Mombasa, Kenya’s port city, has been invaded by so many nations over five centuries that its Swahili named means ‘island of war’ – but the resulting melange is a fascinating and vibrant destination.
Judy Bryant / supplied
Kenya’s 480km-long coastline is one of the most idyllic resort areas in the world, a tropical fantasy of powdery white beaches fringed with palms, bougainvillea, mangrove swamps and creeks. Near the shore, a long coral roof shelters lagoons coral gardens and national parks, where 250 species of brilliantly coloured fish dart and weave among marine plants.
The Portuguese arrived here in the 15th century, stopping off at Malindi (now the favourite hangout of bronzed Italians and offering great pasta) and later swooping on a number of Swahili trading cities along the coast. In 1528, they attacked Mombasa an established political and economic dominance for 200 years, until they in turn were overthrown by the Omani Arabs, and the British ruled from 1888 until independence in 1963. All these influences have impacted on Mombasa’s culture, architecture and cuisine, founded on African ingredients and tempered by centuries of trade contacts and settlement.
Mombasa is Kenya’s second largest town and its only port. Its built on an island and separated from the mainland by two creeks. Nyali Bridge takes you to the beautiful beaches, resorts, nightclubs and restaurants of the North Coast, including scenic Watamu Bay. Just outside Watamu village, the lost world of the Gedi Ruins – a mysterious complex of houses, palaces, tombs and mosques built during the 13th century – is worth a visit for its fascinating insight into the Afro-Arab civilisation that thrived on the East Coast some eight centuries ago.
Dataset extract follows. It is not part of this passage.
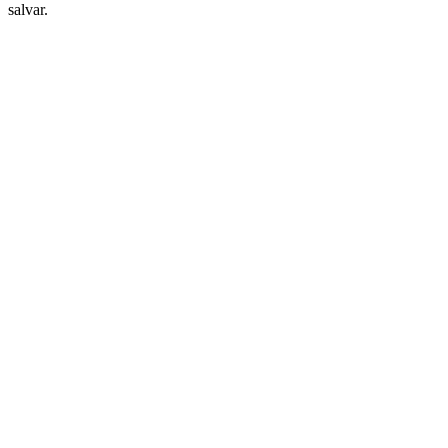
salvar.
South of Mombasa, from Kilindini Harbour, are even more splendid beaches and hotels. A short dhow ride off Wasini Island’s outer reefs takes you to marine reserves where you can snorkel and dive among whale sharks, dolphins and turtles.
Mombasa’s Old Town is an easy day trip from the resorts. It has a fascinating collection of historical 18th-century buildings, many with intricately carved doors and elegantly styled fretwork balconies overlooking tiny, winding alleyways. It’s now a mix of old and new, with decaying buildings alongside traders selling everything from kangas and baobab seeds to mobile phone accessories and Red Bull.
Before you take on the chaotic traffic, smooth-talking traders and craftsmen of downtown Mombasa, order a freshly-brewed coffee, fruit juice or milkshake at the Jahazi Coffee Shop in the Old Town. This must-visit is an unlikely culinary and cultural creation of three young teachers who head up the science, humanities and expressive arts departments of the local Aga Khan Academy. They teamed up with local master carpenter Abdallah Ali Mohamed and coffee barista Mohamed Riziki (who honed his skills at a Starbucks in Saudi Arabia) to create a cultural meeting place that buzzes.
Book in advance for a traditional Swahili meal painstakingly prepared by local women and relax on comfy cushions to enjoy the delicately spiced fish, chicken, meat or vegetable biryani. The muezzin’s call to prayer from the mosque nearby drifts in on the hot air, as scooters clatter by.